Together, these efforts have contributed to greater consistency in how materials are produced and managed. This consistency is an important precondition for enabling circular flows.

Expanding the Scope of Circularity

As work on circularity progresses, it is becoming evident that material innovation and recycling technologies alone are not sufficient.

The ability to reuse materials at scale depends on a number of additional factors, particularly the availability of reliable information, the consistency of inputs and the conditions under which materials are processed.

Building on its existing work, ZDHC is expanding its scope to address several of these areas:

  • Traceability of chemical information in recycled materials, to improve transparency and enable informed decision-making across lifecycles.
  • Use of recycled and bio-based inputs in the manufacture of formulations and fibres, while maintaining alignment with safer chemistry principles.
  • Recovery of waste, water, and energy within manufacturing processes to improve overall resource efficiency.
  • Recovery and reuse of chemicals in production, where this can be done in a controlled and safe manner.

These areas extend the focus from managing chemical risk towards enabling conditions that support more circular use of resources.

Aligning for Implementation

For circularity to be implemented at scale, these elements need to be integrated into existing frameworks in a consistent way.

As part of this next phase, ZDHC is working to build on and align the guidelines and frameworks within the Roadmap to Zero (RtZ) Programme, with the objective of embedding circularity considerations more explicitly.

This includes strengthening linkages between existing tools and expanding them where needed, so that they can support not only compliance and performance, but also circular outcomes.

The emphasis remains on practical implementation, ensuring that any extensions are aligned with how the industry operates and can be applied consistently across the value chain.

Looking Ahead

Circularity introduces new requirements, but it also builds on existing foundations.

The safe and consistent management of chemistry remains a key enabler, particularly as materials move across multiple lifecycles.
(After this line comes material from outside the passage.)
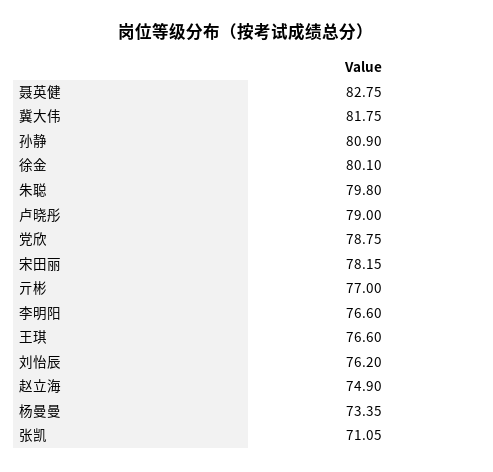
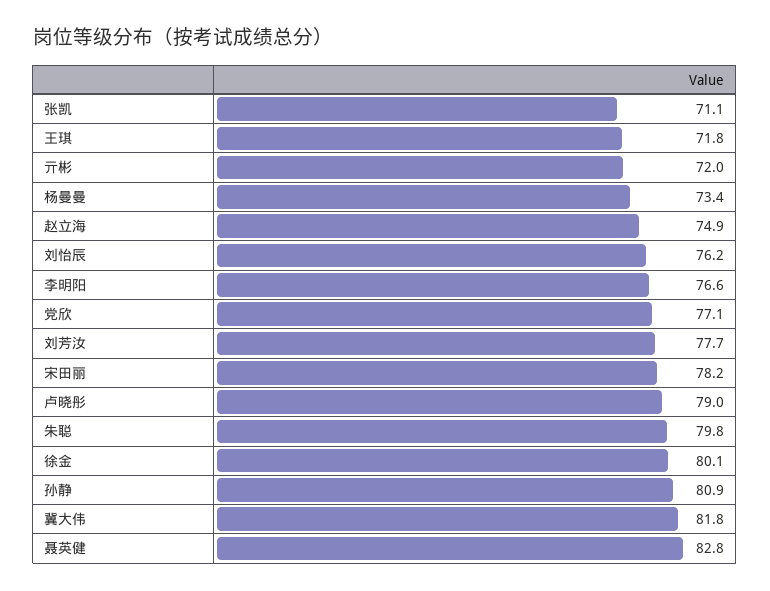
党欣: 78.75 -> 77.1
亓彬: 77 -> 72
王琪: 76.6 -> 71.8
刘芳汝: none -> 77.7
Without this, efforts to reuse or recycle materials may introduce variability or unintended risks.

By extending its current approach, ZDHC aims to support the development of systems where materials, chemicals, and resources can be managed in a way that is both controlled and adaptable to circular use.

This will require continued collaboration across the value chain, as well as a focus on aligning technical approaches with practical implementation.